Earthquake Strikes Ya'an, Sichuan

"Baoxing was completely cut off from the outside world at the time. There was no medication and no supplies, nothing," said Chen, who spent two hours hiking to the isolated area, arriving 14 hours after the quake. "But we had to perform the operation as quickly as possible. If we had left the dead tissue in place, it would have become infected and we might have been forced to amputate his legs."

Chen described how the surgeon made an incision in the man's lower leg to allow congealing blood to escape, and also picked out debris embedded in the wound. "Thirty minutes . . . in a tent. You can't imagine how painful the operation was. The man's face was as white as a sheet of paper and his face was contorted in pain."

According to Chen, the injured man was evacuated by helicopter on Sunday morning, along with 20 other seriously injured people. However, more survivors kept arriving, sporting a variety of gruesome leg injuries: Fractured bones, shredded tissue and deeply embedded debris.

By noon on Sunday, the local government confirmed that 26 people had died in Baoxing and more than 2,500 were injured, around 86 have life-threatening injuries.

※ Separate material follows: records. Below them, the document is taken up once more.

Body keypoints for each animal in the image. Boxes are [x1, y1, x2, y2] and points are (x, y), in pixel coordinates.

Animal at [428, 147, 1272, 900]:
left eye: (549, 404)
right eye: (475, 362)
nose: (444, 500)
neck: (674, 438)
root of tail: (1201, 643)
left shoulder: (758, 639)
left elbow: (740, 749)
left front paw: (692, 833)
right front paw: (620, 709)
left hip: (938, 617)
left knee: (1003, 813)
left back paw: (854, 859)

Chen said the first priority was to prevent the severely injured from bleeding to death. Many required immediate surgery to control blood loss and prevent muscles and nerves from dying from lack of blood. "But the place was totally isolated and the situation was too poor for the complicated operations, such as amputations," he said.

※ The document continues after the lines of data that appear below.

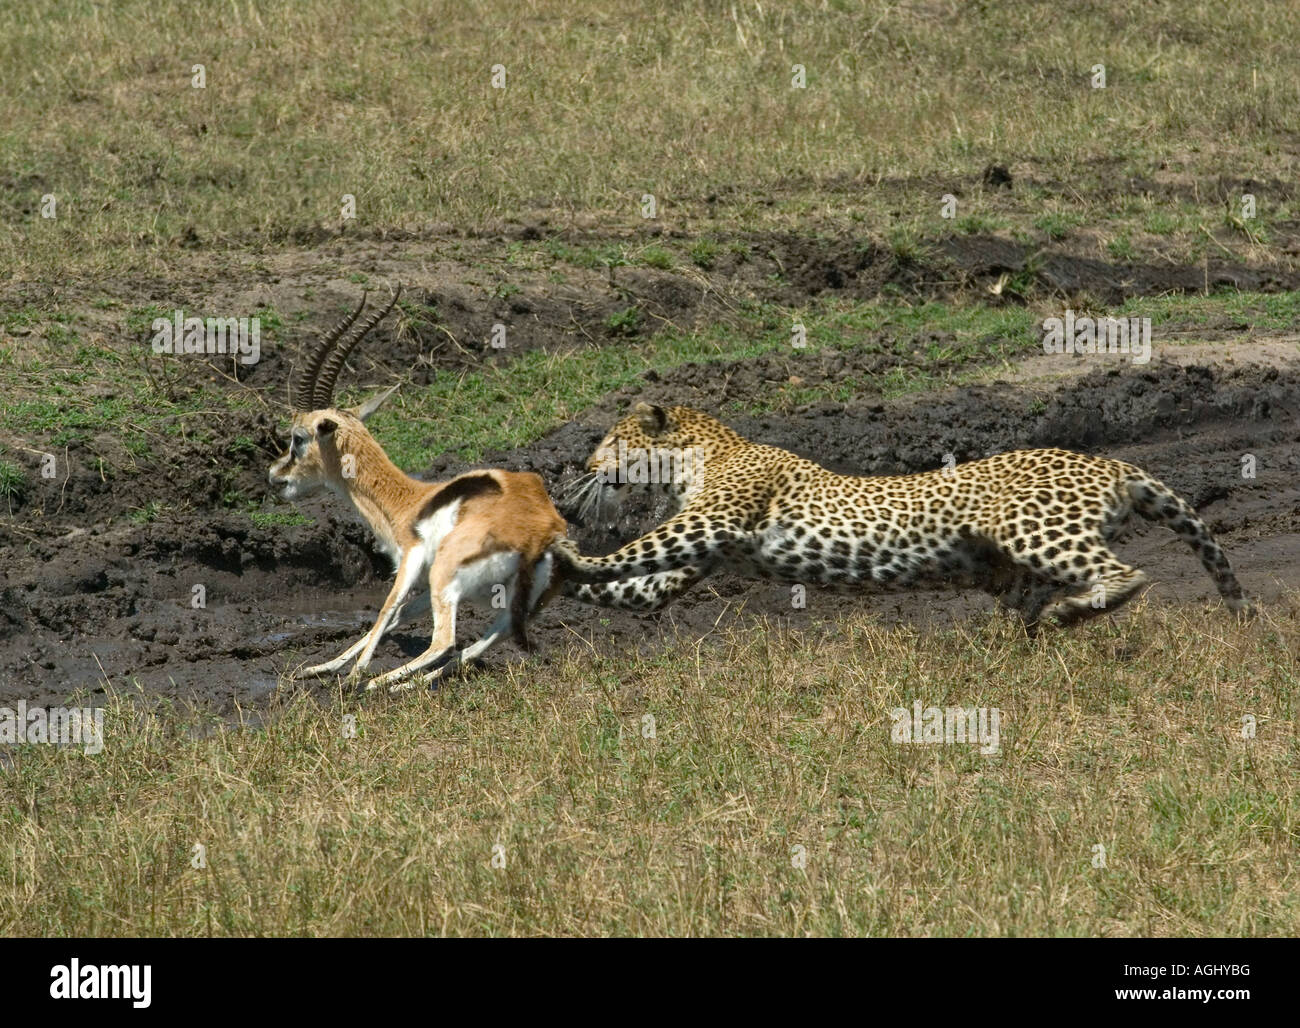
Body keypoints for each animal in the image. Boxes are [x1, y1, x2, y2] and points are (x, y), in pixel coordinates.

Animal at [553, 402, 1253, 626]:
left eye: (609, 440)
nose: (584, 462)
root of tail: (1113, 464)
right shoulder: (694, 557)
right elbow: (636, 587)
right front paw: (555, 581)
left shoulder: (709, 523)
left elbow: (628, 553)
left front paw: (564, 553)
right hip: (1012, 562)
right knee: (1033, 598)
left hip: (1032, 528)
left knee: (1128, 574)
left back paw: (1074, 613)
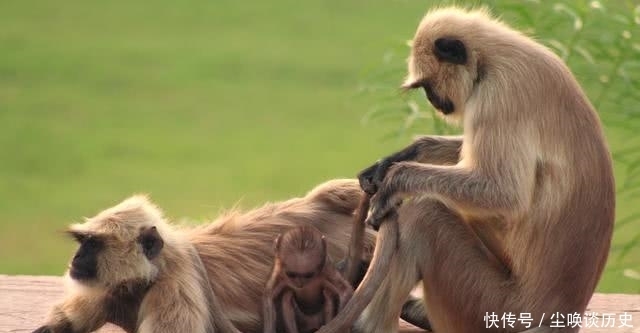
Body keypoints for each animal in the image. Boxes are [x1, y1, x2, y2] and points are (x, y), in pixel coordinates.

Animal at [318, 7, 616, 332]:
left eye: (427, 86)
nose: (432, 100)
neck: (492, 56)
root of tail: (561, 317)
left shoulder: (499, 93)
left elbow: (504, 193)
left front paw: (394, 182)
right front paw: (394, 161)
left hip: (493, 308)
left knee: (425, 214)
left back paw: (367, 324)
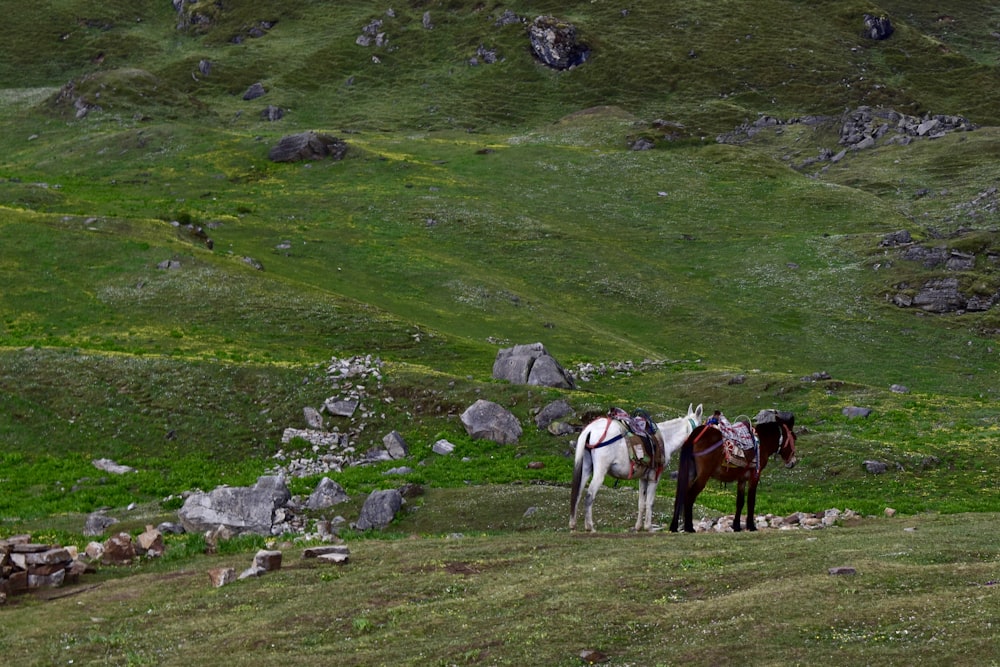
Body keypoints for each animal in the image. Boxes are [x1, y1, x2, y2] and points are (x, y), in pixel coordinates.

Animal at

The most severely injured were evacuated by helicopter, according to Chen, but medication, including skin creams and cold remedies, is urgently needed for those whose injuries were not as severe and those who remained in the county. Chen said his team's overriding aim in the coming days will be to prevent post-disaster illnesses, including diarrhea and dysentery, which could result from a lack of safe drinking water.